Do you want pizza for me?
This week, New Yorkers, who are proud to put in the best slices, were dethroned and defeated in a shocking new ranking that gave their pizza only a bronze medal.
That’s according to the latest Food & Wine Magazine pizza report, which includes the top 10 in the list of states with the highest pies. Not only did New York rank third, but its fierce rival, New Jersey, finished first. Adding insult to injury, Connecticut slipped his elbow past Empire State to claim second place.
The official Garden State Twitter account snatched the news by sharing a screenshot of Food & Wine with the caption “Fact Check: TRUTH.”
The claim caused the New York sauce to boil ̵
“If you call another New Yorker and ask him what a good pizzeria in New Jersey is, they’re likely to fail to name one,” said Ahmed Elsayed, 28, a manager at L&B Spumoni Gardens, a popular pizzeria in Brooklyn’s Gravesend neighborhood.
The Food & Wine ranking garnered awards at Jersey City Razza and Bread and Salt pizzerias, both relatively newcomers, as well as classic dates serving Trenton tomato pies, including Papa’s and De Lorenzo’s Tomato Pies.
“New Jersey seems to be superior to any kind of pizza – that’s exactly what New Jersey is,” Food & Wine senior editor David Landsel, who wrote the spicy ranking, told The Post.
“I like to think of New Jersey as what New York would look like if we were slow to appreciate our heritage a little more, if pizza makers were under less pressure and had the time and money to be more proud of their work, and if our surviving classic pizzerias had not been so inclined to tourism as a means of subsistence. ”
Second-ranked Connecticut was called up for Frank Pepe Napoletana’s and Sally Apizza’s pizzerias, as well as Zuppardi’s Apizza in West Haven. Third-ranked New York received shouts for Manhattan’s John’s of Bleecker and Joe’s Pizza; Lucali and Roberta of Brooklyn; and Scarr’s Pizza slices in the Lower East Side and Paulie Gee Piece Shop in Greenpoint.
According to Landsel, pizza in New York has two blows against it. The high rents, he said, have made pizzerias prioritize making money over improving traditional crafts. Plus, the busy atmosphere of the city left people rushing to both sides of the counter – and customers were happy with the mediocre pizza.

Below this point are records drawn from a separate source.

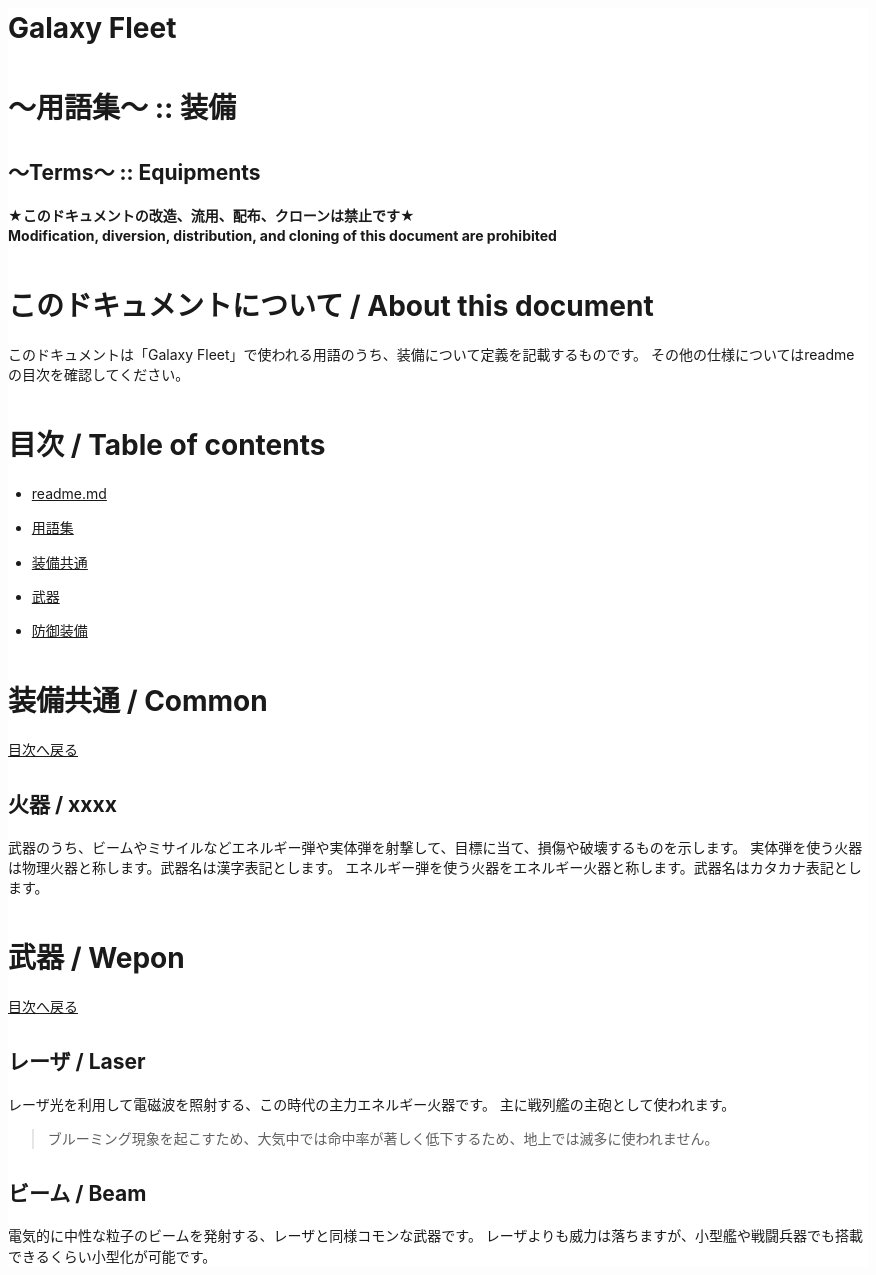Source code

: # Galaxy Fleet
  
<h1>～用語集～ :: 装備</h1>  
<h2>～Terms～ :: Equipments</h2>  
  

**★このドキュメントの改造、流用、配布、クローンは禁止です★**  
    **Modification, diversion, distribution, and cloning of this document are prohibited**  
  

<h1 id="aHowto">このドキュメントについて / About this document</h1>  
このドキュメントは「Galaxy Fleet」で使われる用語のうち、装備について定義を記載するものです。  
その他の仕様についてはreadmeの目次を確認してください。  
  





<h1 id="aMokuji">目次 / Table of contents</h1>  

* [readme.md](/readme.md)
* [用語集](/term/readme.md)

* [装備共通](#aCommon)

* [武器](#aWepon)
* [防御装備](#aDefend)
  





<h1 id="aCommon">装備共通 / Common</h1>  
  
  [目次へ戻る](#aMokuji)  
  

<h2>火器 / xxxx</h2>  
武器のうち、ビームやミサイルなどエネルギー弾や実体弾を射撃して、目標に当て、損傷や破壊するものを示します。  
実体弾を使う火器は物理火器と称します。武器名は漢字表記とします。  
エネルギー弾を使う火器をエネルギー火器と称します。武器名はカタカナ表記とします。  
  





<h1 id="aWepon">武器 / Wepon</h1>  
  
  [目次へ戻る](#aMokuji)  
  

<h2>レーザ / Laser</h2>  
レーザ光を利用して電磁波を照射する、この時代の主力エネルギー火器です。  
主に戦列艦の主砲として使われます。  
  
> ブルーミング現象を起こすため、大気中では命中率が著しく低下するため、地上では滅多に使われません。  
  


<h2>ビーム / Beam</h2>  
電気的に中性な粒子のビームを発射する、レーザと同様コモンな武器です。  
レーザよりも威力は落ちますが、小型艦や戦闘兵器でも搭載できるくらい小型化が可能です。  
  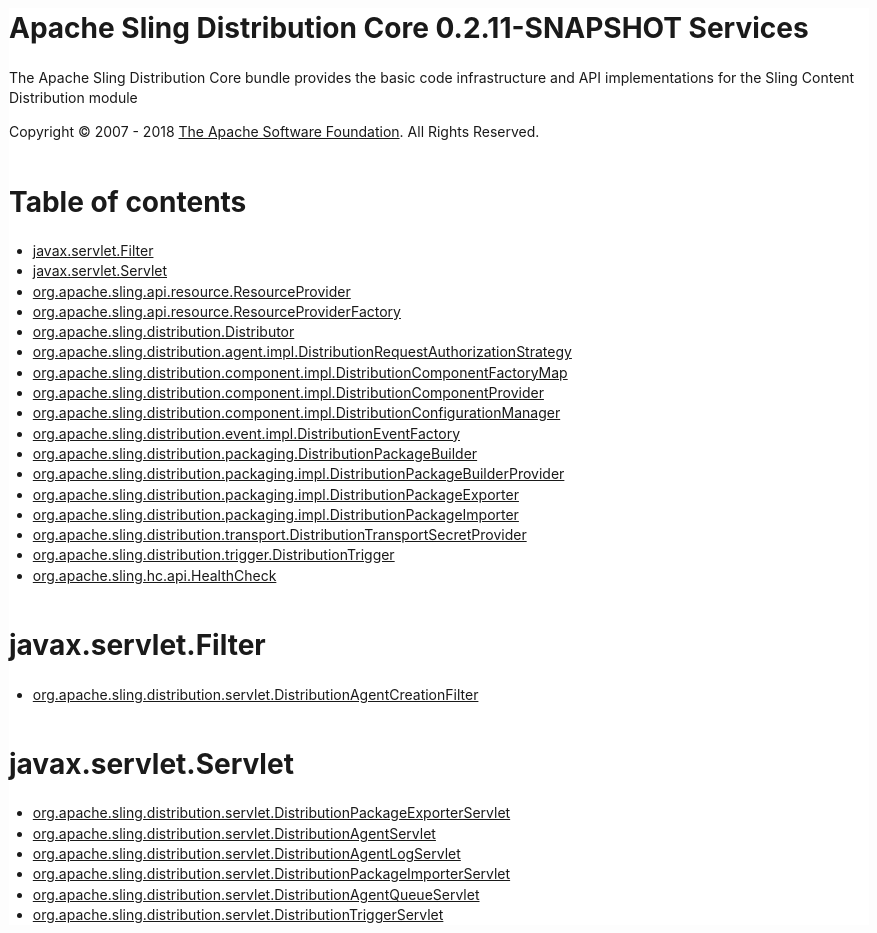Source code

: Apache Sling Distribution Core 0.2.11-SNAPSHOT Services
=======================

The Apache Sling Distribution Core bundle provides the basic code infrastructure and API implementations for the
        Sling Content Distribution module

Copyright &copy; 2007 - 2018 [The Apache Software Foundation](http://www.apache.org/). All Rights Reserved.

# Table of contents

 * [javax.servlet.Filter](#javax.servlet.Filter)
 * [javax.servlet.Servlet](#javax.servlet.Servlet)
 * [org.apache.sling.api.resource.ResourceProvider](#org.apache.sling.api.resource.ResourceProvider)
 * [org.apache.sling.api.resource.ResourceProviderFactory](#org.apache.sling.api.resource.ResourceProviderFactory)
 * [org.apache.sling.distribution.Distributor](#org.apache.sling.distribution.Distributor)
 * [org.apache.sling.distribution.agent.impl.DistributionRequestAuthorizationStrategy](#org.apache.sling.distribution.agent.impl.DistributionRequestAuthorizationStrategy)
 * [org.apache.sling.distribution.component.impl.DistributionComponentFactoryMap](#org.apache.sling.distribution.component.impl.DistributionComponentFactoryMap)
 * [org.apache.sling.distribution.component.impl.DistributionComponentProvider](#org.apache.sling.distribution.component.impl.DistributionComponentProvider)
 * [org.apache.sling.distribution.component.impl.DistributionConfigurationManager](#org.apache.sling.distribution.component.impl.DistributionConfigurationManager)
 * [org.apache.sling.distribution.event.impl.DistributionEventFactory](#org.apache.sling.distribution.event.impl.DistributionEventFactory)
 * [org.apache.sling.distribution.packaging.DistributionPackageBuilder](#org.apache.sling.distribution.packaging.DistributionPackageBuilder)
 * [org.apache.sling.distribution.packaging.impl.DistributionPackageBuilderProvider](#org.apache.sling.distribution.packaging.impl.DistributionPackageBuilderProvider)
 * [org.apache.sling.distribution.packaging.impl.DistributionPackageExporter](#org.apache.sling.distribution.packaging.impl.DistributionPackageExporter)
 * [org.apache.sling.distribution.packaging.impl.DistributionPackageImporter](#org.apache.sling.distribution.packaging.impl.DistributionPackageImporter)
 * [org.apache.sling.distribution.transport.DistributionTransportSecretProvider](#org.apache.sling.distribution.transport.DistributionTransportSecretProvider)
 * [org.apache.sling.distribution.trigger.DistributionTrigger](#org.apache.sling.distribution.trigger.DistributionTrigger)
 * [org.apache.sling.hc.api.HealthCheck](#org.apache.sling.hc.api.HealthCheck)

# javax.servlet.Filter <a id="javax.servlet.Filter"></a>

 * [org.apache.sling.distribution.servlet.DistributionAgentCreationFilter](./org/apache/sling/distribution/servlet/DistributionAgentCreationFilter.md)

# javax.servlet.Servlet <a id="javax.servlet.Servlet"></a>

 * [org.apache.sling.distribution.servlet.DistributionPackageExporterServlet](./org/apache/sling/distribution/servlet/DistributionPackageExporterServlet.md)
 * [org.apache.sling.distribution.servlet.DistributionAgentServlet](./org/apache/sling/distribution/servlet/DistributionAgentServlet.md)
 * [org.apache.sling.distribution.servlet.DistributionAgentLogServlet](./org/apache/sling/distribution/servlet/DistributionAgentLogServlet.md)
 * [org.apache.sling.distribution.servlet.DistributionPackageImporterServlet](./org/apache/sling/distribution/servlet/DistributionPackageImporterServlet.md)
 * [org.apache.sling.distribution.servlet.DistributionAgentQueueServlet](./org/apache/sling/distribution/servlet/DistributionAgentQueueServlet.md)
 * [org.apache.sling.distribution.servlet.DistributionTriggerServlet](./org/apache/sling/distribution/servlet/DistributionTriggerServlet.md)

“I know we all pay a high price to live and do business here, but there has to be a happy medium somewhere,” he said. “And stop it with this reflexive belief in ourselves that our pizza is the best – over the years we have become too careless to say that with a straight face.”

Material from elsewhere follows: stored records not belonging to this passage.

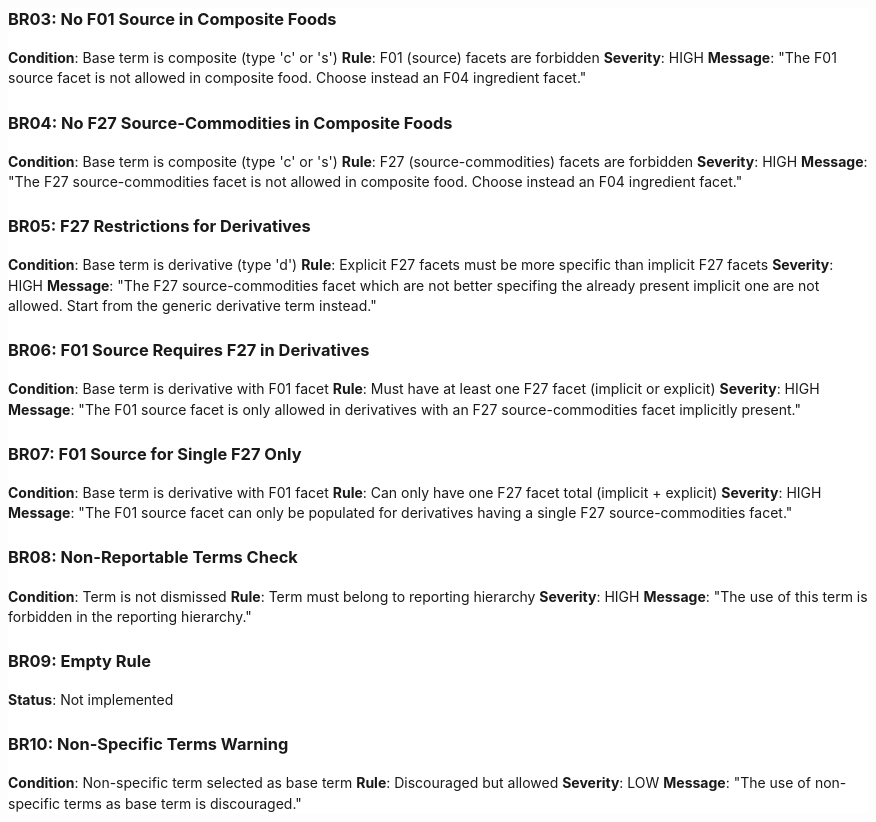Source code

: ### BR03: No F01 Source in Composite Foods
**Condition**: Base term is composite (type 'c' or 's')
**Rule**: F01 (source) facets are forbidden
**Severity**: HIGH
**Message**: "The F01 source facet is not allowed in composite food. Choose instead an F04 ingredient facet."

### BR04: No F27 Source-Commodities in Composite Foods
**Condition**: Base term is composite (type 'c' or 's')
**Rule**: F27 (source-commodities) facets are forbidden
**Severity**: HIGH
**Message**: "The F27 source-commodities facet is not allowed in composite food. Choose instead an F04 ingredient facet."

### BR05: F27 Restrictions for Derivatives
**Condition**: Base term is derivative (type 'd')
**Rule**: Explicit F27 facets must be more specific than implicit F27 facets
**Severity**: HIGH
**Message**: "The F27 source-commodities facet which are not better specifing the already present implicit one are not allowed. Start from the generic derivative term instead."

### BR06: F01 Source Requires F27 in Derivatives
**Condition**: Base term is derivative with F01 facet
**Rule**: Must have at least one F27 facet (implicit or explicit)
**Severity**: HIGH
**Message**: "The F01 source facet is only allowed in derivatives with an F27 source-commodities facet implicitly present."

### BR07: F01 Source for Single F27 Only
**Condition**: Base term is derivative with F01 facet
**Rule**: Can only have one F27 facet total (implicit + explicit)
**Severity**: HIGH
**Message**: "The F01 source facet can only be populated for derivatives having a single F27 source-commodities facet."

### BR08: Non-Reportable Terms Check
**Condition**: Term is not dismissed
**Rule**: Term must belong to reporting hierarchy
**Severity**: HIGH
**Message**: "The use of this term is forbidden in the reporting hierarchy."

### BR09: Empty Rule
**Status**: Not implemented

### BR10: Non-Specific Terms Warning
**Condition**: Non-specific term selected as base term
**Rule**: Discouraged but allowed
**Severity**: LOW
**Message**: "The use of non-specific terms as base term is discouraged."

New Jersey pizzaiolos celebrates the news.
“There are different types of pizza in New Jersey, and I think there’s a lot more to it than ever,” said Peter Gripo, 48, who owns Barstool-approved Brooklyn Square Pizza, located in Jackson, Manalapan River and Toms, New York. Jersey.

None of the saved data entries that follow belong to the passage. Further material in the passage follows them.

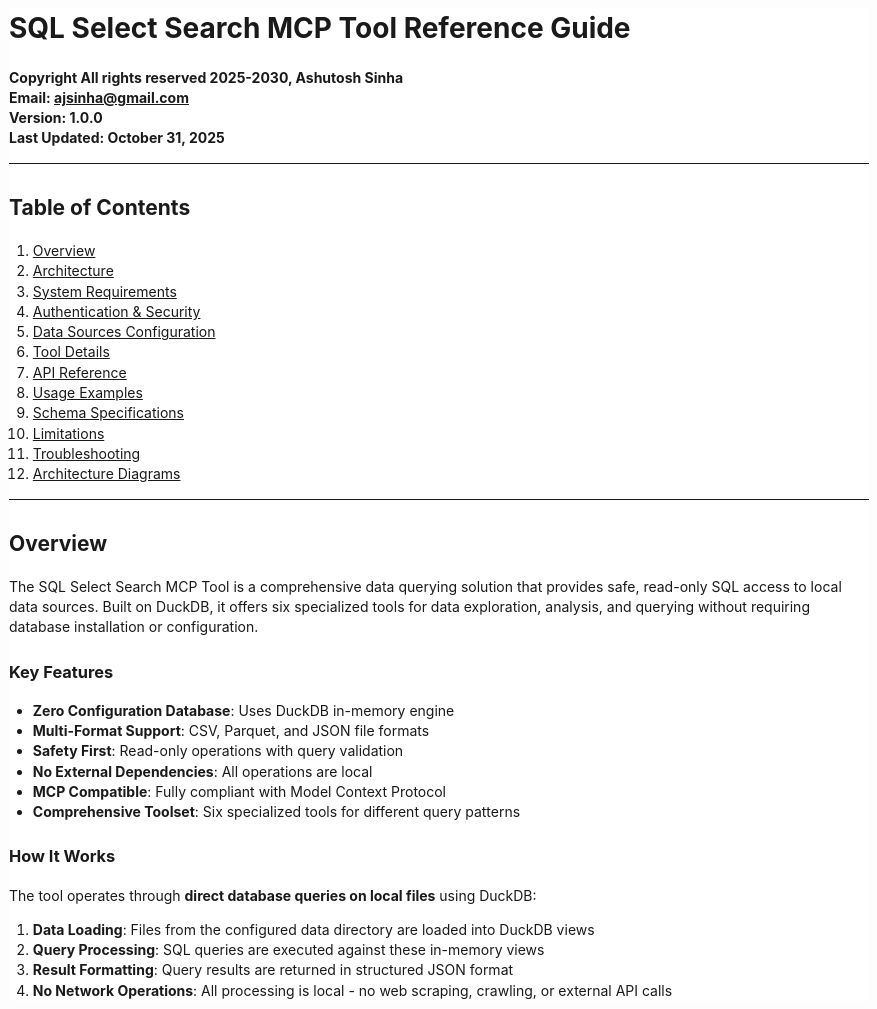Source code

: # SQL Select Search MCP Tool Reference Guide

**Copyright All rights reserved 2025-2030, Ashutosh Sinha**  
**Email: ajsinha@gmail.com**  
**Version: 1.0.0**  
**Last Updated: October 31, 2025**

---

## Table of Contents

1. [Overview](#overview)
2. [Architecture](#architecture)
3. [System Requirements](#system-requirements)
4. [Authentication & Security](#authentication--security)
5. [Data Sources Configuration](#data-sources-configuration)
6. [Tool Details](#tool-details)
7. [API Reference](#api-reference)
8. [Usage Examples](#usage-examples)
9. [Schema Specifications](#schema-specifications)
10. [Limitations](#limitations)
11. [Troubleshooting](#troubleshooting)
12. [Architecture Diagrams](#architecture-diagrams)

---

## Overview

The SQL Select Search MCP Tool is a comprehensive data querying solution that provides safe, read-only SQL access to local data sources. Built on DuckDB, it offers six specialized tools for data exploration, analysis, and querying without requiring database installation or configuration.

### Key Features

- **Zero Configuration Database**: Uses DuckDB in-memory engine
- **Multi-Format Support**: CSV, Parquet, and JSON file formats
- **Safety First**: Read-only operations with query validation
- **No External Dependencies**: All operations are local
- **MCP Compatible**: Fully compliant with Model Context Protocol
- **Comprehensive Toolset**: Six specialized tools for different query patterns

### How It Works

The tool operates through **direct database queries on local files** using DuckDB:

1. **Data Loading**: Files from the configured data directory are loaded into DuckDB views
2. **Query Processing**: SQL queries are executed against these in-memory views
3. **Result Formatting**: Query results are returned in structured JSON format
4. **No Network Operations**: All processing is local - no web scraping, crawling, or external API calls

In the Toms River, 40-year-old Carlo Boemio, who owns Atilio’s pizzeria, attributes the state’s many opportunities to competition.
“You have to stand out,” said Boemio, who specializes in a thin-skinned pie but is also working on improving a Detroit pie.
Yet New Yorkers remain unconvinced of the supposed superiority of their neighbors.
“Jersey imitates New York, no matter what they do,” Elsayed said. “They always follow.”